Река Лена – широкая лента, изумрудным кушаком подвязавшая голубые таежные горы – мечтательные великаны, и много-много счастья, в одном маленьком сердце. Все это живет до сих пор в моей голове как кусочек искреннего мира на окраине измотанной души.

Расставание…

Глазам мокро… Внутри дыра… Больно и слезливо… Маме тоже, я вижу… И от этого еще больнее. Хотя она улыбается, шутит. От меня не скроешь. Обнимаю ее за коленку, засыпаю, как сурок, подняв подлокотники и распластавшись на соседних креслах, холодного хищного самолета, который вновь украл у меня папу.

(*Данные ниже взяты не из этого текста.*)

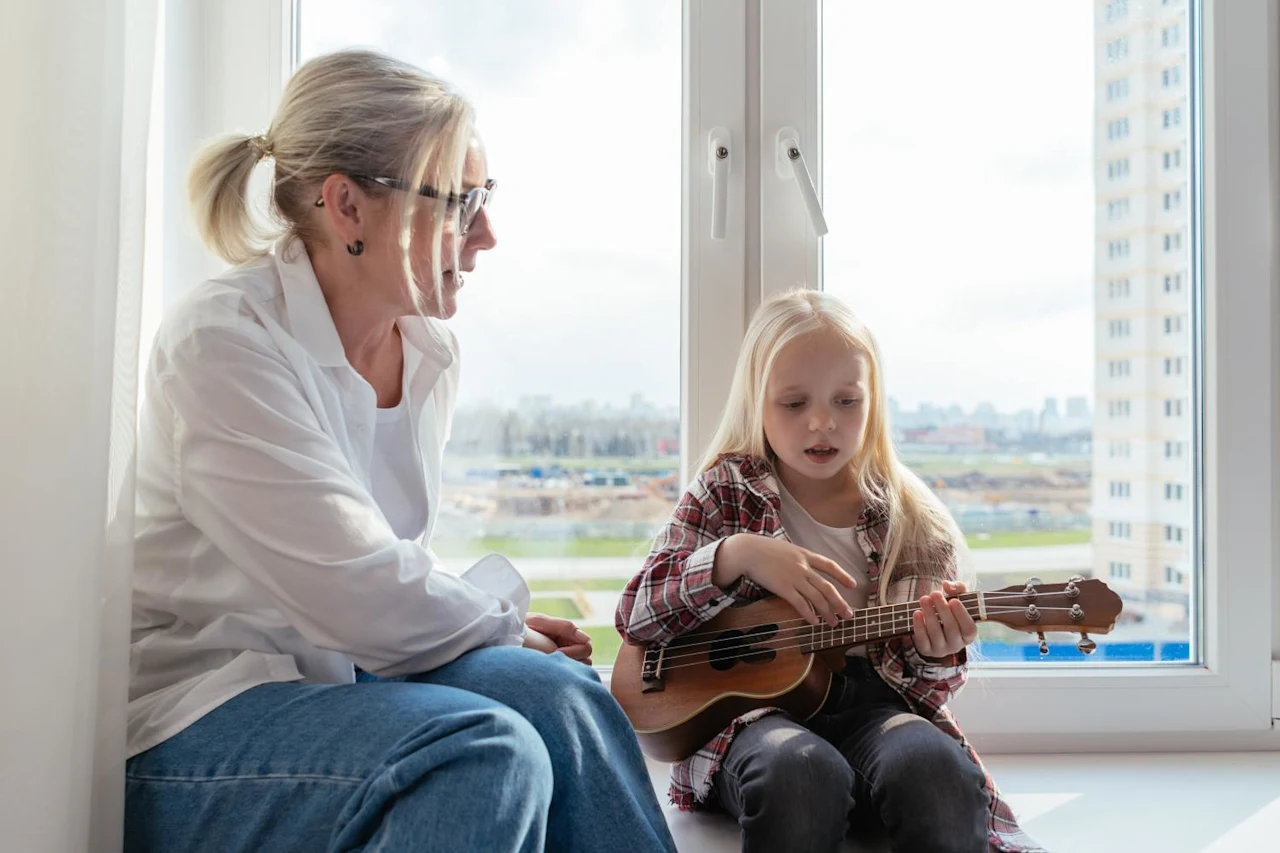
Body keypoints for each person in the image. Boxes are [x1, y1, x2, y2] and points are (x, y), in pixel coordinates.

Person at [125, 49, 676, 853]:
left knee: (559, 695)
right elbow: (352, 587)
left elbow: (382, 563)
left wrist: (499, 630)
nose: (487, 233)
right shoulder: (223, 345)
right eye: (459, 202)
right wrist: (497, 624)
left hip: (343, 678)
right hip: (200, 722)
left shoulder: (423, 352)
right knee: (484, 752)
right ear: (346, 205)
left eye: (484, 199)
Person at [616, 289, 1043, 853]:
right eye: (794, 404)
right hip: (751, 722)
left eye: (847, 401)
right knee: (799, 772)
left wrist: (938, 651)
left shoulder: (912, 521)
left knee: (936, 772)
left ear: (874, 404)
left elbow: (924, 693)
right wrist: (736, 555)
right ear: (757, 402)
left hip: (874, 712)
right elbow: (637, 616)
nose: (822, 422)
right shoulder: (724, 493)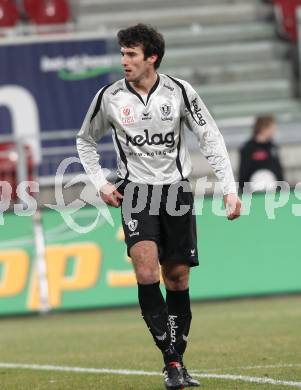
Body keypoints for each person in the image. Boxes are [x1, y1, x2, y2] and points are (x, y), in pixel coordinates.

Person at [77, 24, 241, 390]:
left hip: (177, 193)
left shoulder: (180, 92)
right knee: (146, 271)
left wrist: (229, 189)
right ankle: (170, 360)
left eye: (131, 54)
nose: (124, 61)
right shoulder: (110, 97)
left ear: (152, 57)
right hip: (135, 192)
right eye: (122, 54)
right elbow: (85, 140)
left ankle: (177, 362)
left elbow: (210, 138)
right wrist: (101, 183)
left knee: (178, 278)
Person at [238, 115, 284, 193]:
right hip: (253, 192)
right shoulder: (248, 148)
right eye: (272, 128)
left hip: (273, 191)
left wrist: (282, 188)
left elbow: (278, 170)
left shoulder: (273, 147)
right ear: (263, 128)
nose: (274, 131)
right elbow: (243, 171)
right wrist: (242, 189)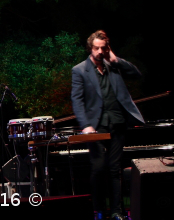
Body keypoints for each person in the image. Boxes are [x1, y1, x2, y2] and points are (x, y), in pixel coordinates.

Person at [71, 30, 144, 220]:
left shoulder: (114, 66)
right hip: (95, 127)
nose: (99, 52)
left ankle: (116, 211)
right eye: (96, 48)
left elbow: (136, 74)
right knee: (98, 167)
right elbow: (77, 101)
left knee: (114, 169)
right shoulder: (79, 70)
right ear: (90, 48)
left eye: (103, 48)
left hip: (117, 122)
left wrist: (115, 58)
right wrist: (86, 125)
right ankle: (97, 209)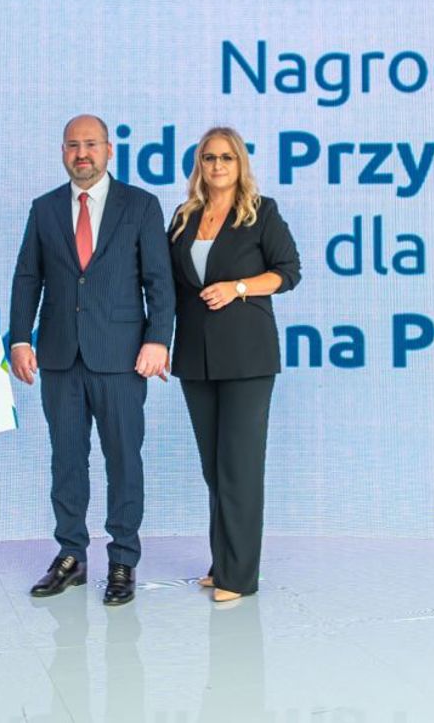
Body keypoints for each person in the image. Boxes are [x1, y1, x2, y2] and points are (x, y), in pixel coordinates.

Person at [9, 114, 175, 607]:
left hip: (122, 358)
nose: (82, 154)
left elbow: (159, 281)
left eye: (91, 145)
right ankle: (71, 556)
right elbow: (27, 278)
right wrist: (19, 340)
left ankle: (123, 558)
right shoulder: (44, 209)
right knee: (66, 460)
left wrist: (158, 339)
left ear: (108, 150)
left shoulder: (140, 205)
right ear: (63, 152)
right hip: (60, 356)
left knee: (123, 459)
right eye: (73, 145)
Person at [167, 127, 300, 603]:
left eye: (227, 157)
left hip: (247, 357)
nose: (218, 165)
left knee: (239, 467)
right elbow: (167, 282)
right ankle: (223, 560)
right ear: (199, 165)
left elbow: (288, 272)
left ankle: (239, 577)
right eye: (209, 158)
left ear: (240, 163)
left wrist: (238, 287)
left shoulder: (262, 212)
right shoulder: (184, 217)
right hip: (196, 357)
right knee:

За всю недолгую жизнь… что я знала о папе: ну, во-первых, он – мой папа, во-вторых, это – человек-оркестр, который был и метрдотелем в гостинице Измайловская, стоял на страже сервиса (или чего-то там еще…) в Интуристе, работал монтажником-высотником на ВВЦ, альпинистом-спасателем на Кавказе, парашютистом, горнолыжником-эктремалом (акробатика на горных лыжах), даже снялся каскадером в одном из советских фильмов, боксером, и потом еще очень много всего… Он знал всех и везде. Куда бы мы ни поехали, для него не было ничего невозможного: будь то прием у министра обороны или ночные прогулки на машине по Красной Площади с красноречивым поливанием шампанским Лобного места, или просто каждодневные ужины в ресторанах с варьете, где я всегда дожидалась медведей.

Так, кто – ты? Ты – Мой папа! И я не собираюсь складывать о тебе какого-то определенного мнения. Я просто буду любить все, что в тебе есть. Хочу стать, как ты! Уметь все и все мочь. Без определенного названия, без ярлыка, без клейма на лбу: «я – летчик», «космонавт» или «пожарный». Пусть люди складывают обо мне мнение. Пусть для каждого оно будет свое и разное, инертное, неважно. Я – это «Я», недавно рожденный в самой замечательной семье на свете кто-то, вечно ищущий свой путь.